* Reduce kernel arguments size, helps compile for apple nvidia.
* Fix use of unitialized variable in displace kernel.
* Use build flags in opencl kernel md5 hash.
* Reorganize code for kernel feature #defines a bit.
* OpenCL now only uses GPU/Accelerator devices, it's only confusing if CPU
device is used, easy to enable in the code for debugging.
* OpenCL kernel binaries are now cached for faster startup after the first
time compiling.
* CUDA kernels can now be compiled and cached at runtime if the CUDA toolkit
is installed. This means that even if the build does not have CUDA enabled,
it's still possible to use it as long as you install the toolkit.
* Add alpha pass output, to use set Transparent option in Film panel.

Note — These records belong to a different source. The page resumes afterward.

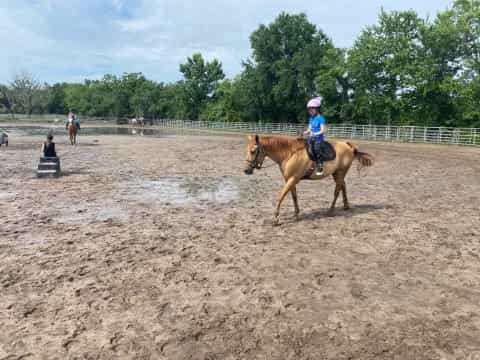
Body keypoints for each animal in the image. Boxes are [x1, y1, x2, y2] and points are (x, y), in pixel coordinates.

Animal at [244, 135, 376, 225]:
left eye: (253, 151)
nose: (246, 170)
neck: (289, 154)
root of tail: (348, 145)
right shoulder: (290, 179)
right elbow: (294, 196)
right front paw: (296, 214)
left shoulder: (292, 179)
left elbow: (281, 196)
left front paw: (276, 218)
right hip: (337, 173)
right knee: (343, 185)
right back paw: (346, 206)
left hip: (340, 172)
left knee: (337, 190)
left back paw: (331, 210)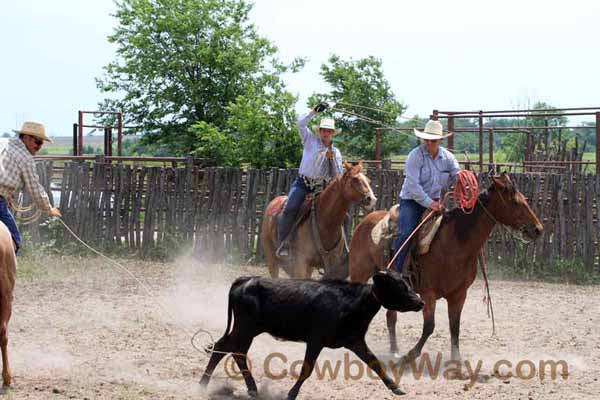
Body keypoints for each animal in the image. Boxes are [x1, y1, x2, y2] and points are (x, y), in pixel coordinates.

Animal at [346, 172, 544, 362]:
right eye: (515, 202)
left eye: (524, 199)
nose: (538, 229)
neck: (455, 242)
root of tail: (365, 220)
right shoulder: (429, 293)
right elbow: (429, 327)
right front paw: (409, 356)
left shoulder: (459, 294)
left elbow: (454, 327)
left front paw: (456, 359)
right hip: (359, 272)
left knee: (391, 316)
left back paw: (394, 350)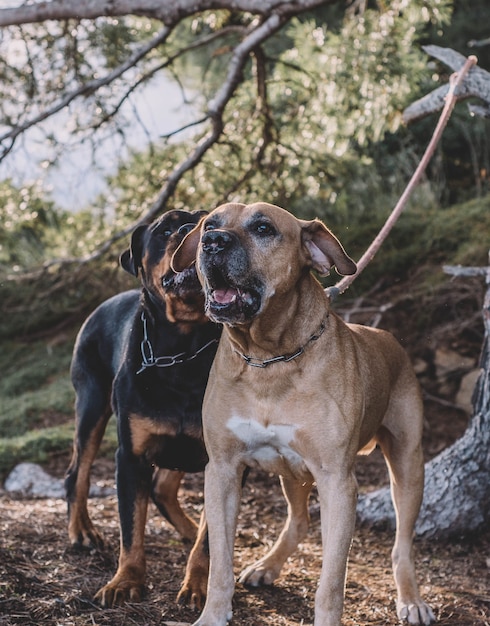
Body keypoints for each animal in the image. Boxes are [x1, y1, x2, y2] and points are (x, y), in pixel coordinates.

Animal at [64, 210, 221, 604]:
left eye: (211, 219)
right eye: (166, 229)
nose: (194, 230)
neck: (183, 351)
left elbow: (210, 539)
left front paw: (199, 583)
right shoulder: (130, 456)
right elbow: (131, 525)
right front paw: (126, 580)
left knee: (163, 489)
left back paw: (188, 529)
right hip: (91, 402)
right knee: (78, 472)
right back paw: (82, 532)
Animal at [173, 202, 436, 620]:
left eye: (263, 228)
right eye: (210, 223)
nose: (211, 242)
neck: (269, 359)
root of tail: (387, 337)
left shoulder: (337, 482)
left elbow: (330, 584)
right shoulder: (223, 471)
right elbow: (219, 564)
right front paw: (213, 615)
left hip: (408, 463)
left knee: (402, 544)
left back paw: (411, 598)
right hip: (292, 474)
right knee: (299, 520)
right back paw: (267, 566)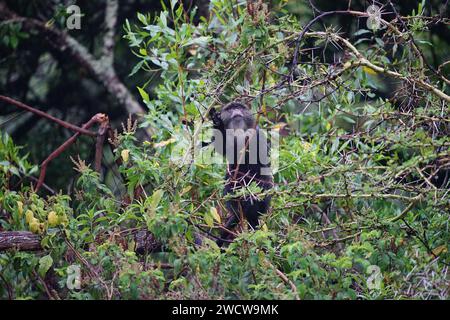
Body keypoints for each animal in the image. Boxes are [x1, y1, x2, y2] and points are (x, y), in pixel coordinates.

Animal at [208, 101, 274, 246]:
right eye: (231, 108)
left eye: (239, 107)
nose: (236, 111)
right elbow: (223, 148)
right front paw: (217, 121)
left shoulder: (258, 132)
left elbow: (260, 153)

* Add Holdout closure (OSL terminology), this is like the Sky option in the
internal renderer, objects with this closure show the background / zero
alpha.
* Add option to use Gaussian instead of Box pixel filter in the UI.

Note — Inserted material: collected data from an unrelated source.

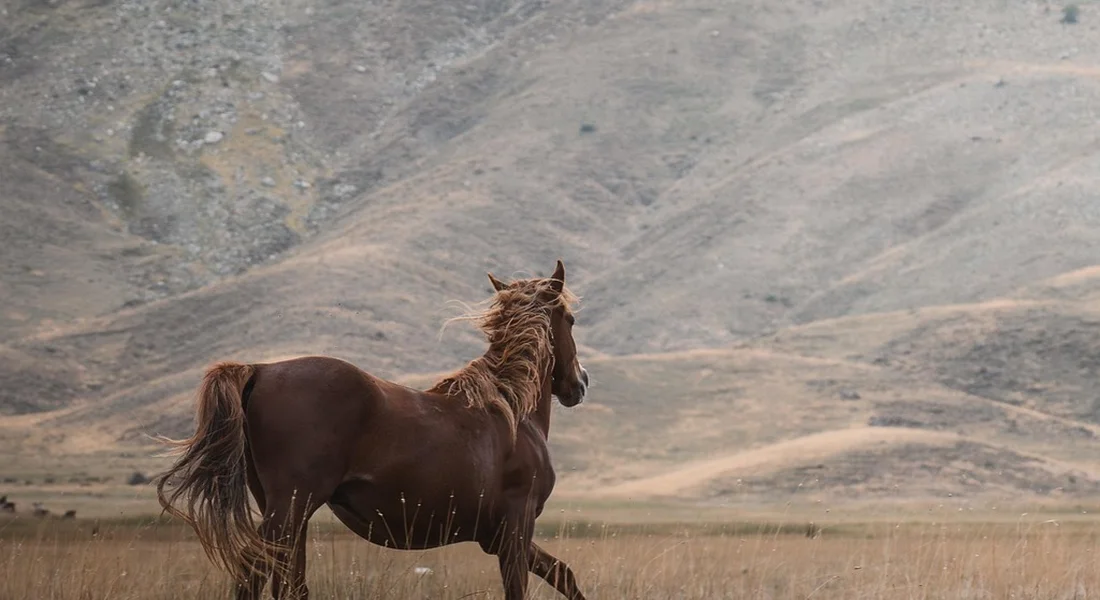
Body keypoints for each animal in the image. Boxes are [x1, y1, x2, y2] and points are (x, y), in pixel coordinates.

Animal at [155, 259, 591, 600]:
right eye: (570, 320)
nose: (580, 383)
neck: (509, 410)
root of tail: (260, 370)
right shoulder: (516, 527)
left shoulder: (496, 536)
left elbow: (565, 575)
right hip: (291, 507)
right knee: (253, 573)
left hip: (287, 512)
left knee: (285, 581)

* Remove camera response curves for now, they don't really belong here in
the pipeline, should be moved to compositor.
* Output full float values for rendering now, previously was only byte precision.
* Add a patch from Thomas to get a preview passes option, but still disabled
because it isn't quite working right yet.
* CUDA: don't compile shader graph evaluation inline.
* Convert tabs to spaces in python files.